● O QUE FAZER
1. Segundo o trecho sobre a Câmara Legislativa do DF, qual disciplina a Câmara pretende trazer de volta aos ensinos infantil e fundamental?
2. Escreva a continuação do trecho sobre a proposta da Câmara Legislativa do DF, começando logo após a última frase apresentada.

● TRECHO

###

Caro leitor, peço a fineza de retirar as crianças
da sala, pois tratarei de um tema impróprio para menores de 18 anos: a Câmara
Legislativa do DF. Suas excelências distritais parecem viver em outro planeta.
Como se não bastasse o histórico de desserviços prestados a Brasília, a Câmara
pretende impor outra proposta desrazoada: a volta da disciplina “educação moral
e cívica” nos ensinos infantil e fundamental.
Em primeiro lugar, existe um problema de
inadequação e de abuso de autoridade. Não cabe a nenhum parlamento estabelecer
o currículo das escolas; isso é atribuição de pedagogos, de gente que estuda,
pesquisa, experimenta e, portanto, adquire qualificação para lidar com a
matéria. É óbvio que os nobres parlamentares não possuem competência para
legislarem sobre o tema. Tanto assim é que, ao votar a lei, confundiram
disciplina e conteúdo transversal, como apontou o secretário de Educação.
Mas, hoje, no Brasil, até o Alexandre Frota se
arvora em consultor para reformas pedagógicas. Ora, as questões de educação não
podem ser tratadas com tamanha leviandade e irresponsabilidade. Os autores da
lei distrital alegam que a sociedade deseja um espírito de fraternidade e de
solidariedade: “Falta embasamento moral e ético para as pessoas”.

###

● DADOS REGISTRADOS

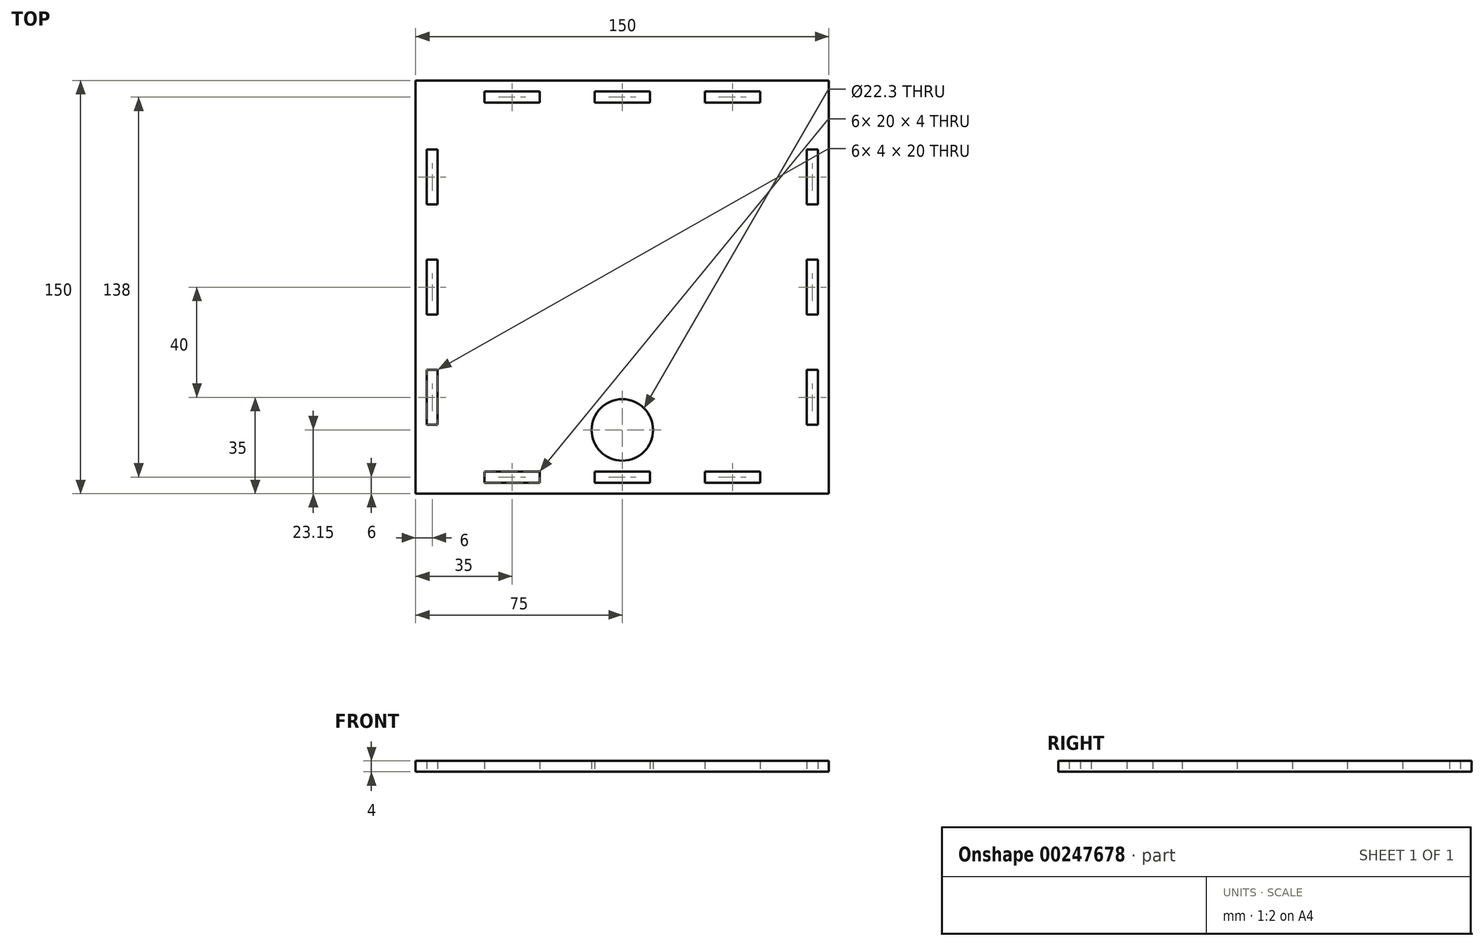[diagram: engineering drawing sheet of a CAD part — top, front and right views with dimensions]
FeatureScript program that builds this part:
annotation { "Feature Type Name" : "Feature", "Feature Type Description" : "" }
export const myFeature = defineFeature(function(context is Context, id is Id, definition is map)
    precondition{}
    {
        {
            var Q0;
            Q0=qCreatedBy(makeId("Top.planeOp"),FACE);
            var sketch = newSketch(context, id + "F0", { "sketchPlane" : qUnion([Q0])});
            skLineSegment(sketch, "E0.bottom", {"start": v(75, 75) * mm, "end": v(-75, 75) * mm});
            skLineSegment(sketch, "E0.top", {"start": v(75, -75) * mm, "end": v(-75, -75) * mm});
            skLineSegment(sketch, "E0.left", {"start": v(75, 75) * mm, "end": v(75, -75) * mm});
            skLineSegment(sketch, "E0.right", {"start": v(-75, 75) * mm, "end": v(-75, -75) * mm});
            skPoint(sketch, "E0.middle", {"position": v(0, 0) * mm});
            skLineSegment(sketch, "E1", {"start": v(0, 71) * mm, "end": v(10, 71) * mm});
            skLineSegment(sketch, "E2", {"start": v(10, 71) * mm, "end": v(10, 67) * mm});
            skLineSegment(sketch, "E3", {"start": v(10, 67) * mm, "end": v(0, 67) * mm});
            skLineSegment(sketch, "E4.MirrorCS", {"start": v(-10, 67) * mm, "end": v(0, 67) * mm});
            skLineSegment(sketch, "E5.MirrorCS", {"start": v(0, 71) * mm, "end": v(-10, 71) * mm});
            skLineSegment(sketch, "E6.MirrorCS", {"start": v(-10, 71) * mm, "end": v(-10, 67) * mm});
            skLineSegment(sketch, "E7.1.0.0", {"start": v(40, 71) * mm, "end": v(30, 71) * mm});
            skLineSegment(sketch, "E7.1.0.1", {"start": v(30, 67) * mm, "end": v(40, 67) * mm});
            skLineSegment(sketch, "E7.1.0.2", {"start": v(40, 71) * mm, "end": v(50, 71) * mm});
            skLineSegment(sketch, "E7.1.0.3", {"start": v(50, 67) * mm, "end": v(40, 67) * mm});
            skLineSegment(sketch, "E7.1.0.4", {"start": v(50, 71) * mm, "end": v(50, 67) * mm});
            skLineSegment(sketch, "E7.1.0.5", {"start": v(30, 71) * mm, "end": v(30, 67) * mm});
            skLineSegment(sketch, "E8.MirrorCS", {"start": v(-30, 67) * mm, "end": v(-40, 67) * mm});
            skLineSegment(sketch, "E9.MirrorCS", {"start": v(-30, 71) * mm, "end": v(-30, 67) * mm});
            skLineSegment(sketch, "E10.MirrorCS", {"start": v(-40, 71) * mm, "end": v(-30, 71) * mm});
            skLineSegment(sketch, "E11.MirrorCS", {"start": v(-50, 67) * mm, "end": v(-40, 67) * mm});
            skLineSegment(sketch, "E12.MirrorCS", {"start": v(-40, 71) * mm, "end": v(-50, 71) * mm});
            skLineSegment(sketch, "E13.MirrorCS", {"start": v(-50, 71) * mm, "end": v(-50, 67) * mm});
            skLineSegment(sketch, "E14.MirrorCS", {"start": v(-10, -67) * mm, "end": v(0, -67) * mm});
            skLineSegment(sketch, "E15.MirrorCS", {"start": v(10, -67) * mm, "end": v(0, -67) * mm});
            skLineSegment(sketch, "E16.MirrorCS", {"start": v(0, -71) * mm, "end": v(-10, -71) * mm});
            skLineSegment(sketch, "E17.MirrorCS", {"start": v(0, -71) * mm, "end": v(10, -71) * mm});
            skLineSegment(sketch, "E18.MirrorCS", {"start": v(-40, -71) * mm, "end": v(-30, -71) * mm});
            skLineSegment(sketch, "E19.MirrorCS", {"start": v(-40, -71) * mm, "end": v(-50, -71) * mm});
            skLineSegment(sketch, "E20.MirrorCS", {"start": v(-50, -67) * mm, "end": v(-40, -67) * mm});
            skLineSegment(sketch, "E21.MirrorCS", {"start": v(-30, -67) * mm, "end": v(-40, -67) * mm});
            skLineSegment(sketch, "E22.MirrorCS", {"start": v(40, -71) * mm, "end": v(30, -71) * mm});
            skLineSegment(sketch, "E23.MirrorCS", {"start": v(40, -71) * mm, "end": v(50, -71) * mm});
            skLineSegment(sketch, "E24.MirrorCS", {"start": v(50, -67) * mm, "end": v(40, -67) * mm});
            skLineSegment(sketch, "E25.MirrorCS", {"start": v(30, -67) * mm, "end": v(40, -67) * mm});
            skLineSegment(sketch, "E26.MirrorCS", {"start": v(50, -71) * mm, "end": v(50, -67) * mm});
            skLineSegment(sketch, "E27.MirrorCS", {"start": v(30, -71) * mm, "end": v(30, -67) * mm});
            skLineSegment(sketch, "E28.MirrorCS", {"start": v(10, -71) * mm, "end": v(10, -67) * mm});
            skLineSegment(sketch, "E29.MirrorCS", {"start": v(-10, -71) * mm, "end": v(-10, -67) * mm});
            skLineSegment(sketch, "E30.MirrorCS", {"start": v(-50, -71) * mm, "end": v(-50, -67) * mm});
            skLineSegment(sketch, "E31.MirrorCS", {"start": v(-30, -71) * mm, "end": v(-30, -67) * mm});
            skLineSegment(sketch, "E32", {"start": v(-71, 0) * mm, "end": v(-71, 10) * mm});
            skLineSegment(sketch, "E33", {"start": v(-71, 10) * mm, "end": v(-67, 10) * mm});
            skLineSegment(sketch, "E34", {"start": v(-67, 10) * mm, "end": v(-67, -10) * mm});
            skLineSegment(sketch, "E35", {"start": v(-67, -10) * mm, "end": v(-71, -10) * mm});
            skLineSegment(sketch, "E36", {"start": v(-71, -10) * mm, "end": v(-71, 0) * mm});
            skLineSegment(sketch, "E37.0.1.0", {"start": v(-67, 50) * mm, "end": v(-67, 30) * mm});
            skLineSegment(sketch, "E37.0.1.1", {"start": v(-71, 40) * mm, "end": v(-71, 50) * mm});
            skLineSegment(sketch, "E37.0.1.2", {"start": v(-71, 30) * mm, "end": v(-71, 40) * mm});
            skLineSegment(sketch, "E37.0.1.3", {"start": v(-67, 30) * mm, "end": v(-71, 30) * mm});
            skLineSegment(sketch, "E37.0.1.4", {"start": v(-71, 50) * mm, "end": v(-67, 50) * mm});
            skLineSegment(sketch, "E37.1.1.0", {"start": v(-67, 50) * mm, "end": v(-67, 30) * mm});
            skLineSegment(sketch, "E37.1.1.1", {"start": v(-71, 40) * mm, "end": v(-71, 50) * mm});
            skLineSegment(sketch, "E37.1.1.2", {"start": v(-71, 30) * mm, "end": v(-71, 40) * mm});
            skLineSegment(sketch, "E37.1.1.3", {"start": v(-67, 30) * mm, "end": v(-71, 30) * mm});
            skLineSegment(sketch, "E37.1.1.4", {"start": v(-71, 50) * mm, "end": v(-67, 50) * mm});
            skLineSegment(sketch, "E37.2.0.0", {"start": v(-67, 0) * mm, "end": v(-67, 0) * mm});
            skLineSegment(sketch, "E37.2.0.2", {"start": v(-71, 0) * mm, "end": v(-71, -10) * mm});
            skLineSegment(sketch, "E37.2.0.3", {"start": v(-67, 0) * mm, "end": v(-71, 0) * mm});
            skLineSegment(sketch, "E37.2.0.4", {"start": v(-71, 0) * mm, "end": v(-67, 0) * mm});
            skLineSegment(sketch, "E37.2.1.0", {"start": v(-67, 50) * mm, "end": v(-67, 30) * mm});
            skLineSegment(sketch, "E37.2.1.1", {"start": v(-71, 40) * mm, "end": v(-71, 50) * mm});
            skLineSegment(sketch, "E37.2.1.2", {"start": v(-71, 30) * mm, "end": v(-71, 40) * mm});
            skLineSegment(sketch, "E37.2.1.3", {"start": v(-67, 30) * mm, "end": v(-71, 30) * mm});
            skLineSegment(sketch, "E37.2.1.4", {"start": v(-71, 50) * mm, "end": v(-67, 50) * mm});
            skLineSegment(sketch, "E37.direction1", {"start": v(-67, -10) * mm, "end": v(-67, -10) * mm});
            skLineSegment(sketch, "E38.MirrorCS", {"start": v(-67, -30) * mm, "end": v(-71, -30) * mm});
            skLineSegment(sketch, "E39.MirrorCS", {"start": v(-71, -30) * mm, "end": v(-71, -40) * mm});
            skLineSegment(sketch, "E40.MirrorCS", {"start": v(-67, -50) * mm, "end": v(-67, -30) * mm});
            skLineSegment(sketch, "E41.MirrorCS", {"start": v(-71, -40) * mm, "end": v(-71, -50) * mm});
            skLineSegment(sketch, "E42.MirrorCS", {"start": v(-71, -50) * mm, "end": v(-67, -50) * mm});
            skLineSegment(sketch, "E43.MirrorCS", {"start": v(67, -50) * mm, "end": v(67, -30) * mm});
            skLineSegment(sketch, "E44.MirrorCS", {"start": v(71, -30) * mm, "end": v(71, -40) * mm});
            skLineSegment(sketch, "E45.MirrorCS", {"start": v(71, -40) * mm, "end": v(71, -50) * mm});
            skLineSegment(sketch, "E46.MirrorCS", {"start": v(71, -50) * mm, "end": v(67, -50) * mm});
            skLineSegment(sketch, "E47.MirrorCS", {"start": v(67, -30) * mm, "end": v(71, -30) * mm});
            skLineSegment(sketch, "E48.MirrorCS", {"start": v(71, -10) * mm, "end": v(71, 0) * mm});
            skLineSegment(sketch, "E49.MirrorCS", {"start": v(71, 0) * mm, "end": v(71, 10) * mm});
            skLineSegment(sketch, "E50.MirrorCS", {"start": v(67, 10) * mm, "end": v(67, -10) * mm});
            skLineSegment(sketch, "E51.MirrorCS", {"start": v(71, 10) * mm, "end": v(67, 10) * mm});
            skLineSegment(sketch, "E52.MirrorCS", {"start": v(67, 30) * mm, "end": v(71, 30) * mm});
            skLineSegment(sketch, "E53.MirrorCS", {"start": v(71, 30) * mm, "end": v(71, 40) * mm});
            skLineSegment(sketch, "E54.MirrorCS", {"start": v(71, 40) * mm, "end": v(71, 50) * mm});
            skLineSegment(sketch, "E55.MirrorCS", {"start": v(71, 50) * mm, "end": v(67, 50) * mm});
            skLineSegment(sketch, "E56.MirrorCS", {"start": v(67, 50) * mm, "end": v(67, 30) * mm});
            skLineSegment(sketch, "E57", {"start": v(67, -10) * mm, "end": v(71, -10) * mm});
            skPoint(sketch, "E58", {"position": v(0, -51.85) * mm});
            skCircle(sketch, "E59", {"center": v(0, -51.85) * mm, "radius": 11.15 * mm});
            skSolve(sketch);
        }
        {
            var Q0;
            Q0=makeQuery(id+"F0.imprint","IMPRINT",FACE,{"disambiguationData":[TD([[makeQuery(id+"F0.imprint","IMPRINT",EDGE,{"derivedFrom":sQuery(id+"F0.wireOp",EDGE,"E0.bottom")}),1.0]])]});
            extrude(context, id + "F1", {"entities" : qUnion([Q0]), "depth" : 4 * mm});
        }
    });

###

● RESPOSTAS
1. A disciplina "educação moral e cívica".

2.
Com certeza, mas não me parece que o ideal será
alcançado com a disciplina moral e cívica. Esses valores devem perpassar todas
as matérias. É o conceito de educação transversal, muito mais abrangente e
avançado. A lei distrital foi inspirada livremente no decreto do general Costa
e Silva, durante o regime militar.
Cresci sob a ditadura e detestava a disciplina
moral e cívica. Que moral e que civismo tinha um regime que pregava a ética,
mas prendia arbitrariamente, torturava e destruía os nossos direitos de
cidadãos?
Em matéria de moral e civismo, a Câmara Legislativa
do DF deixa muito a desejar. Nós nos educamos, principalmente, pelo exemplo. Ao
longo de várias décadas, as excelências distritais têm se envolvido com
superfaturamento de shows, esquemas de propina, grilagem de terra, contratação
de funcionários fantasmas, recebimento de comissão sobre o salário de
servidores contratados em gabinetes e gastos exorbitantes com gasolina, entre
outros deslizes éticos.
Com certeza, dificilmente seriam aprovados em um
teste de moral e cívica. As crianças e os adolescentes precisam de professores
qualificados, de ambientes agradáveis, de opções de lazer, de respeito, de
afeto, de oportunidades e de dignidade. E a contribuição das excelências
distritais nesse sentido é nula.
Em suas ações, só revelam preocupação com os
interesses pessoais mais baixos. Por isso, a Câmara Legislativa envergonha
tanto a Brasília. E esse projeto de retomada do ensino de moral e cívica só
atesta mais uma vez o despreparo e a arrogância de suas excelências para
abordar questões públicas.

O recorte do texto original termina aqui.